In February, the Environmental Protection Agency proposed a plan to clean up the Duwamish. The new Health Impact Assessment details changes in health that may result from the cleanup. The report also makes recommendations about how to minimize health impacts, maximize health benefits, and reduce health disparities.
“Our findings demonstrate that EPA’s cleanup plan will significantly impact particular communities,” said Dr. William Daniell, an environmental and occupational epidemiologist and associate professor in the University of Washington School of Public Health.
More than a century of industrial and urban waste has contaminated the river with a mix of 41 toxic chemicals. In 2001, the EPA placed it on the Superfund National Priorities List.
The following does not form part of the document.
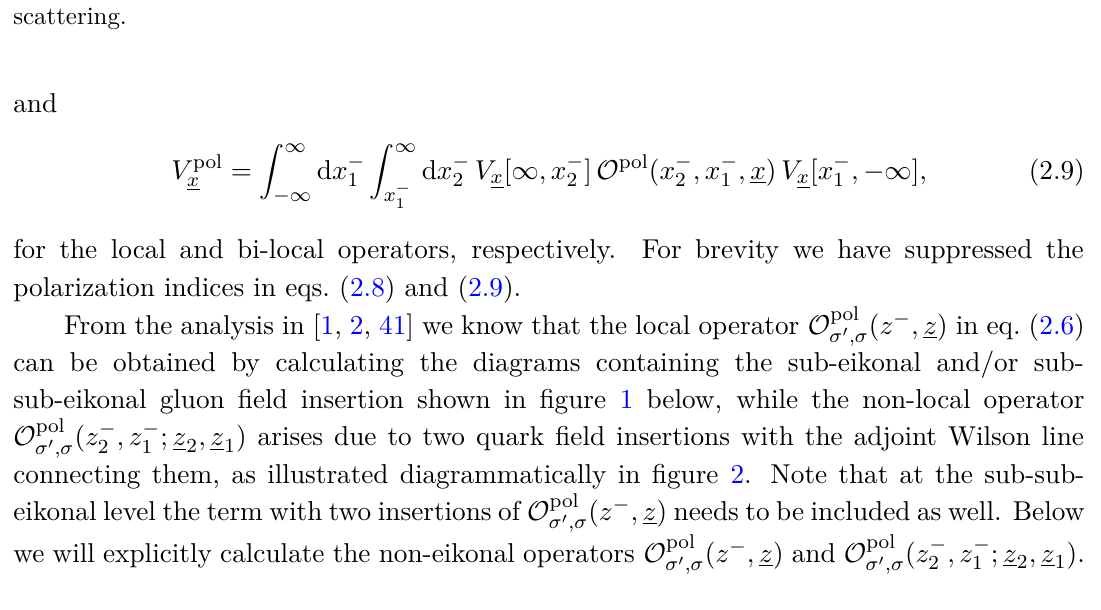
Figure 1. The diagram representing the gluon field contribution to the non-eikonal operator. The black circles on the vertices designate potentially spin-dependent sub- and sub-sub-eikonal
Of the chemicals most concerning to human health, polychlorinated biphenyls, more commonly known as PCBs, carcinogenic polycyclic aromatic hydrocarbons, arsenic, dioxins and furans top the list. Exposure to these toxins comes from eating resident fish or shellfish and coming into contact with contaminated sediment.
The Health Impact Assessment report was produced by researchers at the UW School of Public Health in collaboration with community health researchers from Just Health Action and the Duwamish River Cleanup Coalition/Technical Advisory Group.
In reference to prior assessments done by the agency, Daniell said: “EPA studies focused on disease outcomes and generally fail to identify and evaluate broader health implications. We hope that they will incorporate our findings and recommendations.”
EPA’s proposed plan will reduce health risks, but it will not succeed in meeting the levels obtained in Puget Sound. Nor will resident seafood be safe to eat for subsistence fishers or for Native American tribal members.
The UW report outlines recommendations to protect the health of the Duwamish, Muckleshoot and Suquamish Tribes, who are affected by the cleanup. In particular, the researchers suggest EPA collaborate with these tribes to address their health concerns and restore their safe access to natural resources and fish.
In terms of the impact on local residents, construction-related activities and rail and truck traffic could increase air and noise pollution if not properly managed. In addition, the cleanup may cause gentrification and displacement of local residents. If done correctly, cleanup may generate new jobs and revitalize the South Park and Georgetown neighborhoods.
“Disadvantaged people who have more life stress, such as poverty, exposure to crime, and less leisure time, are more vulnerable to contamination, which can explain some health disparities” said Linn Gould, executive director of Just Health Action. Gould was the primary author of the Duwamish Valley Cumulative Health Impacts Analysis. It showed that, compared to King County residents, people who live in the Duwamish Valley have a shorter life expectancy, higher mortality from lung cancer, more hospitalizations for children with asthma, higher rates of diabetes and cardiovascular disease. In addition, more Duwamish Vally residents lack health insurance.
“Residents and other people who use the river have real and valid concerns about how to best protect their health during and after cleanup,” said BJ Cummings, community health projects manager for the Duwamish River Cleanup Coalition/Technical Advisory Group, which serves as EPA’s Community Advisory Group for the Superfund site cleanup.
“This study helps identify ways we can improve the result, especially for those who are most affected,” Cummings said
A final version of the report, with findings and recommendations for mitigation measures, will be provided to the EPA in June.
Support for the health impact assessment was provided by a grant from the Health Impact Project, a collaboration of the Robert Wood Johnson Foundation and The Pew Charitable Trusts.